What to produce:
Scan the lines below for the string "right" and copy every one that has it.

Dataset excerpts:
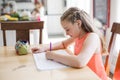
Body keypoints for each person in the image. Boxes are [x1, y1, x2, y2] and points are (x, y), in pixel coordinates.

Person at [32, 7, 108, 80]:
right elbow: (63, 44)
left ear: (78, 23)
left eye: (67, 29)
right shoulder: (78, 36)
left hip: (96, 77)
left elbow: (79, 62)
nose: (66, 33)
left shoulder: (92, 37)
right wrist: (45, 47)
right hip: (83, 75)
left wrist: (53, 56)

Answer to this exercise:
right elbow: (63, 44)
right shoulder: (78, 36)
right wrist: (45, 47)
right hip: (83, 75)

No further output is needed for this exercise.